University students go to the Philippines for Typhoon Relief
September 2, 2014
The blow of Typhoon Haiyan affected millions of people in the Philippines after it first hit on November 8, 2013.
Thousands lost their lives, and hundreds of thousands of homes were destroyed, leaving families to search through the rubble of the storm’s aftermath, trying to piece their lives back together.
The world did not stay silent though, and organizations from across the globe rushed to establish relief efforts for the typhoon’s victims.
The University’s Philippine Student Association (PSA) was no exception.
In June, three volunteers from the organization, as well as two additional volunteers in the Philippines, traveled to the affected areas of Leyte and San Remigio, in the Cebu province. They then took part in a service trip to aid typhoon victims and to help rebuild after massive destruction.
The organization raised $3,000 for the Philippine Red Cross, with the help of an organization called Advancement for Rural Kids, which does philanthropic work in the Philippines.
Walbert Castillo, junior in Media, was philanthropy chair for PSA and the organizer of the trip. He reached out to a Filipino organization called Gawad Kalinga to help plan the trip. The organization’s name translated to English means to “give care”, according to its website.
The volunteers took off to spend two weeks helping with relief efforts at the beginning of the summer.
They built houses and planted mangrove trees, which “are structured into the ground so if future natural disasters hit, they can stop the wreckage from soil erosion so it doesn’t do as much damage,” Castillo said.
They also took part in a program called Paraisong Pambata, or Paradise for the Children, which involves spending time with children, reading to them and singing to them, according to Castillo.
This trip was the first time volunteer Jason Lamano, junior in LAS, went to the Philippines. By immersing himself in a society where people had less, he was able to observe and come to appreciate a different way of life.
“It’s a very simplistic lifestyle; I think it’s something we all should embrace at some point in our lives,” Lamano said. “It’s a change of pace from campus life, a change of pace from professional life and academic life.”
Lamano’s uncle, a dentist, also provided the volunteers with toothbrushes, toothpaste and floss to donate to the Department of Social Welfare and Development in Manila.

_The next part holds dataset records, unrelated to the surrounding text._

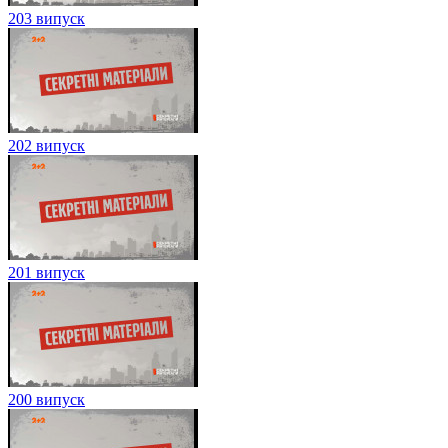
203 випуск
202 випуск
201 випуск
200 випуск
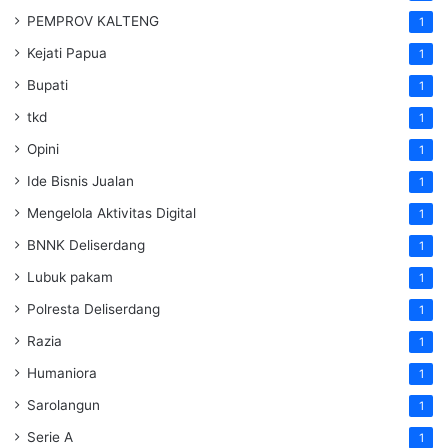
PEMPROV KALTENG
1
Kejati Papua
1
Bupati
1
tkd
1
Opini
1
Ide Bisnis Jualan
1
Mengelola Aktivitas Digital
1
BNNK Deliserdang
1
Lubuk pakam
1
Polresta Deliserdang
1
Razia
1
Humaniora
1
Sarolangun
1
Serie A
1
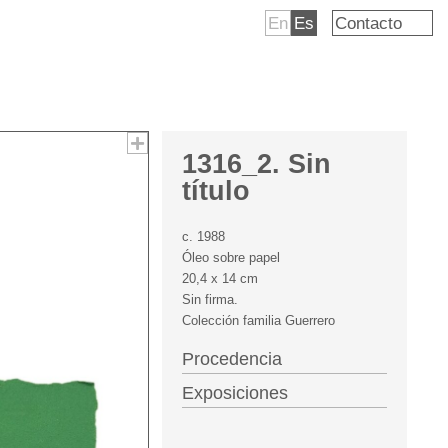
En
Es
Contacto
1316_2. Sin
título
c. 1988
Óleo sobre papel
20,4 x 14 cm
Sin firma.
Colección familia Guerrero
Procedencia
Exposiciones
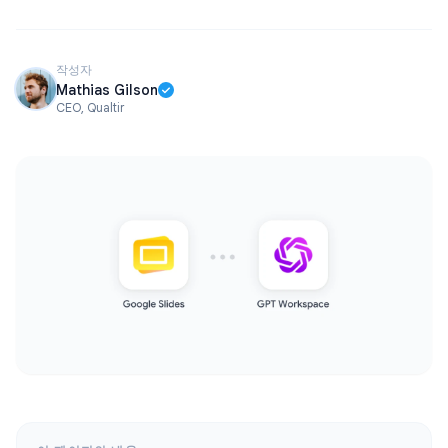
작성자
Mathias Gilson
CEO, Qualtir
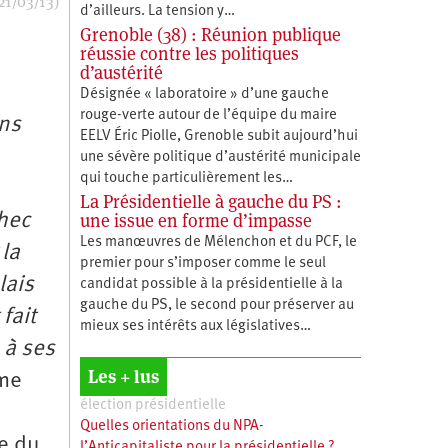
21/03/13)
d’ailleurs. La tension y…
Grenoble (38) : Réunion publique
réussie contre les politiques
d’austérité
Désignée « laboratoire » d’une gauche
rouge-verte autour de l’équipe du maire
ons
EELV Éric Piolle, Grenoble subit aujourd’hui
une sévère politique d’austérité municipale
qui touche particulièrement les…
La Présidentielle à gauche du PS :
une issue en forme d’impasse
chec
Les manœuvres de Mélenchon et du PCF, le
 la
premier pour s’imposer comme le seul
lais
candidat possible à la présidentielle à la
gauche du PS, le second pour préserver au
fait
mieux ses intérêts aux législatives…
 à ses
Les + lus
ime
élection présidentielle
Quelles orientations du NPA-
pe du
l’Anticapitaliste pour la présidentielle ?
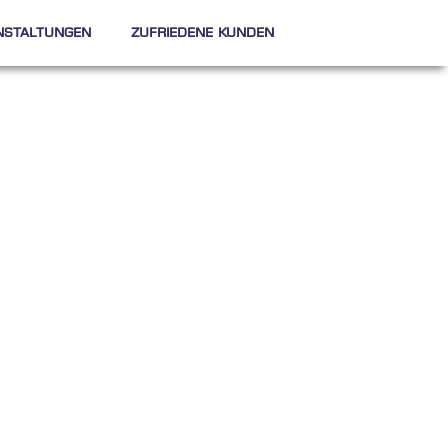
nstaltungen
Zufriedene Kunden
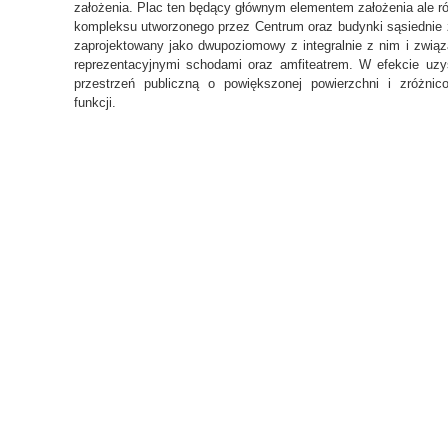
założenia. Plac ten będący głównym elementem założenia ale r
kompleksu utworzonego przez Centrum oraz budynki sąsiednie 
zaprojektowany jako dwupoziomowy z integralnie z nim i zwią
reprezentacyjnymi schodami oraz amfiteatrem. W efekcie uz
przestrzeń publiczną o powiększonej powierzchni i zróżnic
funkcji.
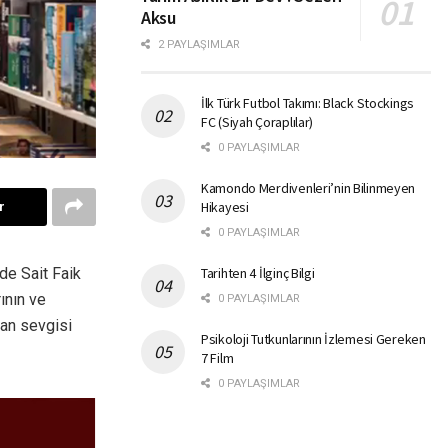
Aksu
2 PAYLAŞIMLAR
İlk Türk Futbol Takımı: Black Stockings
FC (Siyah Çoraplılar)
0 PAYLAŞIMLAR
Kamondo Merdivenleri’nin Bilinmeyen
Hikayesi
r
0 PAYLAŞIMLAR
de Sait Faik
Tarihten 4 İlginç Bilgi
ının ve
0 PAYLAŞIMLAR
san sevgisi
Psikoloji Tutkunlarının İzlemesi Gereken
7 Film
0 PAYLAŞIMLAR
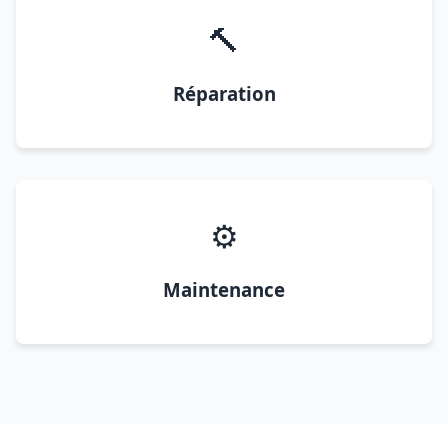
🔨
Réparation
⚙️
Maintenance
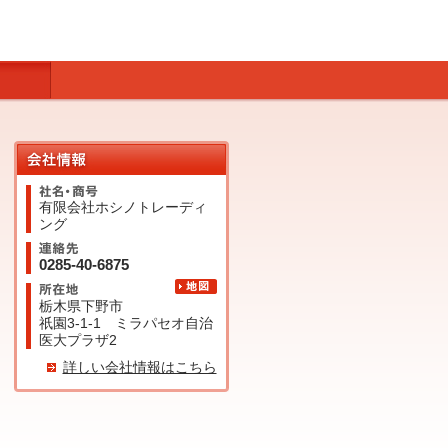
有限会社ホシノトレーディ
ング
0285-40-6875
栃木県下野市
祇園3-1-1 ミラパセオ自治
医大プラザ2
詳しい会社情報はこちら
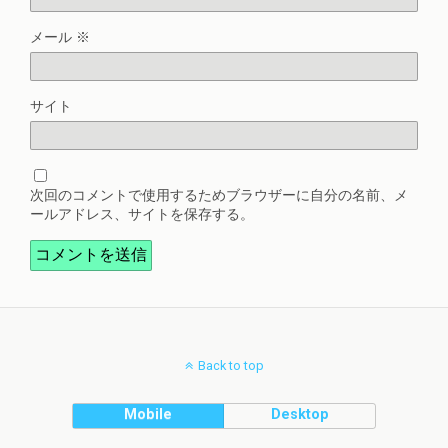
メール
※
サイト
次回のコメントで使用するためブラウザーに自分の名前、メ
ールアドレス、サイトを保存する。
Back to top
Mobile
Desktop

Volunteer Eric Ordonez, junior in Engineering, said he remembers villagers of all ages crying as the volunteers said their goodbyes when leaving the first site in Leyte.
“You hear a lot about relief efforts,” he said. “People say, ‘So-and-so donated so-and-so million dollars.’ But you can see that really what touches the people who receive this aid most is the human contact. It’s not about the money, it’s not about the goods they get, but the fact that people give themselves.”
When the storm ended, approximately 4.1 million people were displaced, 1.1 million homes were destroyed and 6,300 people were dead, according to the U.S. Aid website. But the incident was a testament to the unity and services that often ensue after a disaster.
“Before the typhoon even started, I wanted to do something for the Philippines; I wanted to give back,” Castillo said. “But unfortunately, the typhoon hit. But it was, I would say, a blessing in God’s disguise, because it just tremendously shows how much work we can put toward one country for help and service.”
The PSA volunteers said they gained new perspectives and a renewed sense of appreciation for their backgrounds after embarking on the trip.
“The experience was beautiful,” Castillo said. “You don’t really grasp the entity of the Philippines if you haven’t been there, and I hadn’t been to the Philippines in 15 years. I am appreciating my own culture because I delved into it.”
Ordonez said being born in the U.S. did not subdue his sense of duty to his fellow Filipinos.
“I was born here, but that’s still who I am,” he said. “That’s the culture I come from. That’s in my blood. I have to go back to (help); it’s on me.”
Sleeping on plywood and living without electricity left an impact on Castillo as he recognized the privileges he had living in the U.S. He said another memorable part of the trip was seeing the resilience and optimism of the people who were affected by the disaster.
“People in the Philippines, even though they were struck horribly by this typhoon, they still have the resilience,” Castillo said. “They still have hope in all of darkness. They’re still willing to come together as one to help out with the wreckage.”